Se creará también un "Listado Positivo de Animales de Compañía". Este registro será una forma de controlar qué especies pueden venderse y, sobre todo, cuáles pueden entrar en España. Es, según el Ministerio de Derechos Sociales, una forma de evitar que se puedan comercializar animales que puedan suponer un peligro para la salud de las personas, pero también de impedir la entrada de especies exóticas que supongan una amenaza para el medio ambiente y los ecosistemas. 

Animales en cabalgatas, belenes y circos

El uso de animales en espectáculos como belenes o cabalgatas quedará regulado y limitado. Se prohibirá su uso, también en procesiones de Semana Santa, cuando se "mantenga al animal de una forma antinatural" o "inmovilizado durante el transcurso del evento". Además, los caballos no podrán usarse en romerías para arrastrar peso excesivo y se potenciarán las inspecciones veterinarias para asegurar que este tipo de animales –también las especies utilizadas para paseos turísticos en carroza– tienen unas buenas condiciones de salud y disfrutan de tiempos de descanso. En rasgos generales, las inspecciones –también para los centros de cría– se harán como mínimo con carácter bianual.

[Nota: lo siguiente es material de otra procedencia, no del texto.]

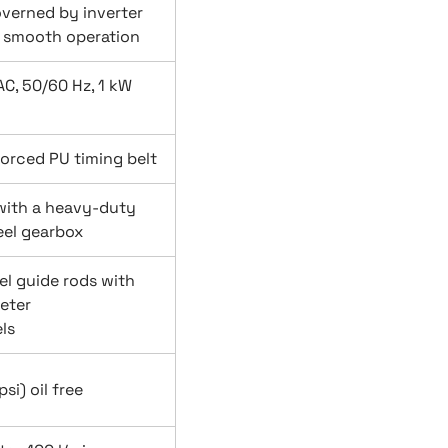
overned by inverter
a smooth operation
C, 50/60 Hz, 1 kW
forced PU timing belt
with a heavy-duty
el gearbox
el guide rods with
eter
ls
si) oil free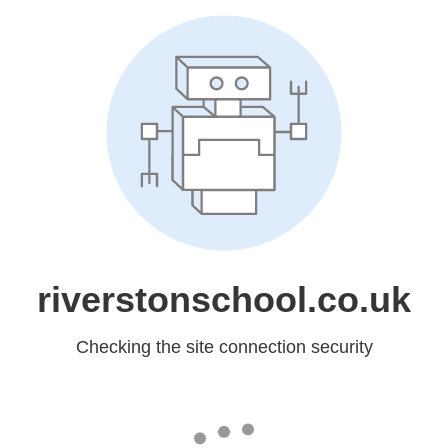
riverstonschool.co.uk
Checking the site connection security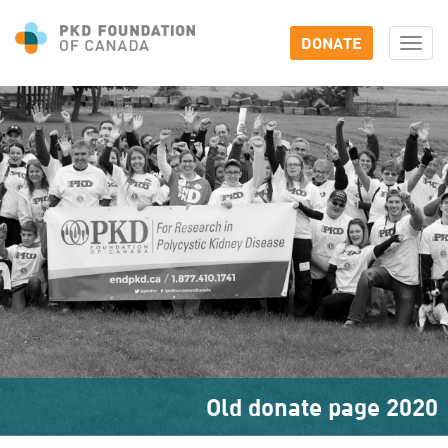
DONATE
Togg
navi
Old donate page 2020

De salir adelante el texto del borrador, se prohibirá el uso de animales salvajes en circos, algo que ya se ha se ha aprobado en algunas comunidades autónomas como Navarra, Extremadura o Asturias.

Registro de personas inhabilitadas para tener animales

El Estado tendrá un control de las personas que hayan cometido cualquier acción que les haya inhabilitado legalmente para tener animales o desarrollar actividades con ellos. Así, se creará un registro específico donde se inscribirá a toda persona física o jurídica que haya quedado inhabilitada penal o administrativamente. Este listado se nutrirá de los datos aportados por las comunidades autónomas, entidades locales y departamentos ministeriales competentes. 

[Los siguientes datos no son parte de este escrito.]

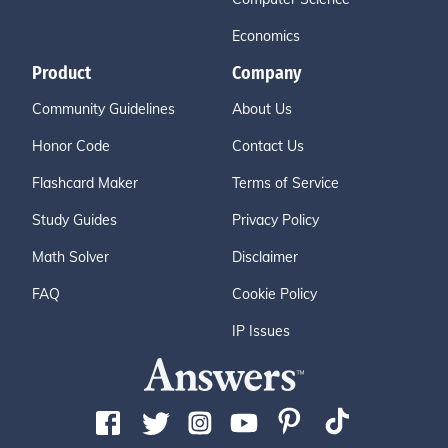
Economics
Product
Company
Community Guidelines
About Us
Honor Code
Contact Us
Flashcard Maker
Terms of Service
Study Guides
Privacy Policy
Math Solver
Disclaimer
FAQ
Cookie Policy
IP Issues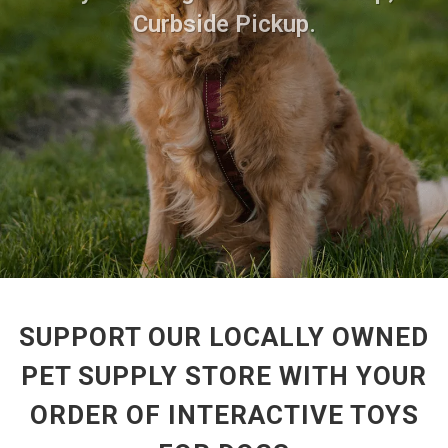
Curbside Pickup.
SUPPORT OUR LOCALLY OWNED
PET SUPPLY STORE WITH YOUR
ORDER OF INTERACTIVE TOYS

Ni collares de pinchos ni animales encerrados

La ley prohibirá los collares de pinchos para perros y los collares estranguladores utilizados habitualmente para el adiestramiento de canes. Tampoco se podrán emplear utensilios de descarga eléctrica.

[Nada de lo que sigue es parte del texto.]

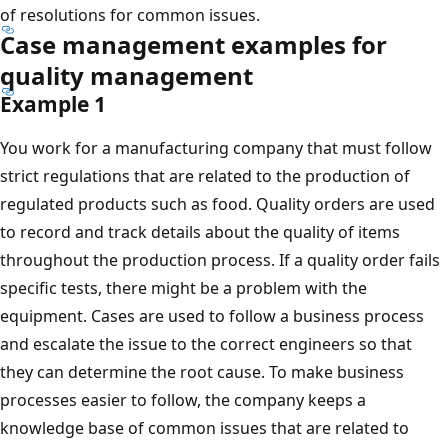
of resolutions for common issues.
Case management examples for
quality management
Example 1
You work for a manufacturing company that must follow
strict regulations that are related to the production of
regulated products such as food. Quality orders are used
to record and track details about the quality of items
throughout the production process. If a quality order fails
specific tests, there might be a problem with the
equipment. Cases are used to follow a business process
and escalate the issue to the correct engineers so that
they can determine the root cause. To make business
processes easier to follow, the company keeps a
knowledge base of common issues that are related to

La ley veta otras prácticas habituales con animales de compañía y se castigará a aquellos propietarios que mantengan de manera permanente a sus mascotas en terrazas, balcones, trasteros, sótanos, patios, azoteas o en vehículos. De esta forma, no se podrán dejar sin supervisión humana durante más de tres días consecutivos, en el caso de los canes, este plazo se restringe a las 24 horas.

Las peleas con animales, prohibidas

Se prohíben las peleas de animales, así como el adiestramiento de estos para riñas. Si bien los enfrentamientos entre perros estaban ya ilegalizados, esta medida pone el foco en otras prácticas permitidas y a menudo desconocidas como son las peleas de gallos. Además, el tiró al pichón y el tiro al tubo dejarán de ser legales en España.

Un protocolo para salvar animales en emergencias

La ley obligará a las comunidades autónomas a establecer protocolos de evacuación de animales en todos sus planes territoriales de emergencias. Esto quiere decir que las Administraciones deberán tener un registro del número de especies y deberá garantizar que haya lugares donde estos puedan refugiarse y quedar a salvo. Las autoridades, según el anteproyecto de ley, deberán facilitar también que las personas puedan ser realojadas provisionalmente junto a sus animales de compañía.

Protección para las colonias felinas

Las colonias felinas tienen un artículo propio en este anteproyecto legislativo. Se desarrolla en el texto la obligación de las Administraciones a gestionar estas poblaciones de gatos de manera ética, de tal forma que se "fomente" la colaboración ciudadana y se implementen planes para el control demográfico que sean respetuosas y libres de maltrato. Esto quiere decir que los ayuntamientos deberán garantizar la esterilización, además de instalar refugios para los felinos.